Communications are received on a regular basis by the National Council of SPCAs and individual SPCAs throughout South Africa. Of great concern is the use of them to victimise animals either “for fun” or as a punishment for encroaching on properties or for simply becoming a nuisance.
Air rifles, to give these items their technical or correct name, no longer need to be licensed as firearms but they can still not be discharged in a built-up area.
They are not toys. Their use on living creatures may violate the Animals Protection Act and each instance needs to be reported.
Advocate John Welch, former Deputy Attorney General of the then Transvaal Province, has stated that the law makes no difference between discharging a pellet gun and a real firearm in suburban areas. “Do either and you go to jail” was his message.
This follows an incident in KwaZulu-Natal after girls at a school were seriously hurt, with injuries to the legs, chest, head and buttocks. A 19-year old youth from Durban was charged after pellets fired from his air rifle hit the learners. He claimed he was firing the pellets at glass bottles in his back yard and that the three girls had been hit by accident.
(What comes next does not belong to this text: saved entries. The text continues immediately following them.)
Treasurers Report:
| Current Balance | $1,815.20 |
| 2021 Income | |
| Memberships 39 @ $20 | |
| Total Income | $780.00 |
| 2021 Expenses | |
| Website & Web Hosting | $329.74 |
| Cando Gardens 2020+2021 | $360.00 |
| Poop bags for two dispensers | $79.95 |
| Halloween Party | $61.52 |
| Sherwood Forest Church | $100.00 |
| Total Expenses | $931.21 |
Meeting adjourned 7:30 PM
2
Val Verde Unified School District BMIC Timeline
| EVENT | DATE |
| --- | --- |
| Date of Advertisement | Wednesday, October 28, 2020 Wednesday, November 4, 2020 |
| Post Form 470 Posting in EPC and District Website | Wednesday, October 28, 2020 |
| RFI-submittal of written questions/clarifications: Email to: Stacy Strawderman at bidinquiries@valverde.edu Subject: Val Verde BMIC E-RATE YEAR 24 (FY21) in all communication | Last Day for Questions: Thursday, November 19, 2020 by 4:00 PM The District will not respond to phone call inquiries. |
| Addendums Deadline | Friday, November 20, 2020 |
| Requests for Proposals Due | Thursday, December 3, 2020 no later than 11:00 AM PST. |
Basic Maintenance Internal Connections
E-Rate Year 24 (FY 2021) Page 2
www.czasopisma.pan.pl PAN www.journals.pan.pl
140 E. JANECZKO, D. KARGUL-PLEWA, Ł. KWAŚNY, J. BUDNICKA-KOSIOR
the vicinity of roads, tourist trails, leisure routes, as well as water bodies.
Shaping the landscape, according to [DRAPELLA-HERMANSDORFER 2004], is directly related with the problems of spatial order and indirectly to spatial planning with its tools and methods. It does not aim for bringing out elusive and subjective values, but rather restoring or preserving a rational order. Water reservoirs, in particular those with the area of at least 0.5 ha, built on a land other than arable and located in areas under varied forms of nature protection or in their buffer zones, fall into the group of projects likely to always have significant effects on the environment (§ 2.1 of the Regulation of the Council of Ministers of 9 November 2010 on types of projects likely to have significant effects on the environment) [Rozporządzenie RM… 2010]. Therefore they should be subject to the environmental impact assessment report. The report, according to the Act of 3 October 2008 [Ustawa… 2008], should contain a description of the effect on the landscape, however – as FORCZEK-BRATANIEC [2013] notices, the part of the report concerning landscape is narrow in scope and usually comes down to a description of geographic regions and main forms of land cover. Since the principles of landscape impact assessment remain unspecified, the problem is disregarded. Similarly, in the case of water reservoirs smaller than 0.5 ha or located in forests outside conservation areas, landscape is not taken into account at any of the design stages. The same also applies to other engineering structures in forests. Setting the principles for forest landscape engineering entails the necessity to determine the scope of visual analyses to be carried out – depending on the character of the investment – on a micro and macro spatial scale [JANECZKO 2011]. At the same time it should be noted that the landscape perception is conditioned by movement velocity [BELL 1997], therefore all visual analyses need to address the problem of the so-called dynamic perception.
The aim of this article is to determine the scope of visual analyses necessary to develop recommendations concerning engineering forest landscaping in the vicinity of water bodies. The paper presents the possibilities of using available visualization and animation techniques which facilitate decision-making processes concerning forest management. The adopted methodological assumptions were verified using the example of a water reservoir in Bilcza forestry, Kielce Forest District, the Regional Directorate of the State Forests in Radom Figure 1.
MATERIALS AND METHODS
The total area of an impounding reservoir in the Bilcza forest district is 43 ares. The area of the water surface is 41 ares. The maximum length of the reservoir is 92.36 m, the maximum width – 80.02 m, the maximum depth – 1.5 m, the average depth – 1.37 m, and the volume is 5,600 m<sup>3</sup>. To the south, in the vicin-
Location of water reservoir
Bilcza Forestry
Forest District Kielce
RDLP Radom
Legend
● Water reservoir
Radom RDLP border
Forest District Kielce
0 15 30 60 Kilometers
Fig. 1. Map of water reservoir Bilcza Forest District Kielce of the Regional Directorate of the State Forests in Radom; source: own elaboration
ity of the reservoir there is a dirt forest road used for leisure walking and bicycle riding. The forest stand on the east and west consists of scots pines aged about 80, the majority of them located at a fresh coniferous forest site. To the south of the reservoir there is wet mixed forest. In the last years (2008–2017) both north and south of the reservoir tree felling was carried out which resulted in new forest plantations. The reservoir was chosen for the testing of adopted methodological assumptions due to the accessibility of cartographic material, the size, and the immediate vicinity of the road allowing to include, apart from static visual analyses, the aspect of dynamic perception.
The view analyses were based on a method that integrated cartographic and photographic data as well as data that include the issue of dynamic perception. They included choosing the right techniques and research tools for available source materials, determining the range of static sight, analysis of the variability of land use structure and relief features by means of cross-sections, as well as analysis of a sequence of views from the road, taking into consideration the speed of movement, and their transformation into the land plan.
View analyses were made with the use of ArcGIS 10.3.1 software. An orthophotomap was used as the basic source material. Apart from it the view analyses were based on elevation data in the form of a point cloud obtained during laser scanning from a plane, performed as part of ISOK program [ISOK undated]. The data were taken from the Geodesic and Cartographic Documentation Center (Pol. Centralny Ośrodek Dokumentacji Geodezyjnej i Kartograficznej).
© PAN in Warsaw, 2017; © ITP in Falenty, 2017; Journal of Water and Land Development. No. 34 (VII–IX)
A further case demonstrates the general unacceptability of the use of these weapons. There has already been a criminal conviction of a person in KwaZulu-Natal for using a pellet gun on an animal. The NSPCA believes that the use of a pellet gun on any animal, including on any wild bird is a violation of the Animals Protection Act No 71 of 1962.
If you witness or know of anyone using a pellet gun on an animal or bird – report it! Advise your nearest SPCA as quickly as you can. Charges can then be laid in terms of the Animals Protection Act as well as charging the person(s) with discharging a pellet gun in an urban area, if this is the case.
Your swift action may be instrumental in saving an animal or animals a great deal of suffering, which is a worthy cause in itself.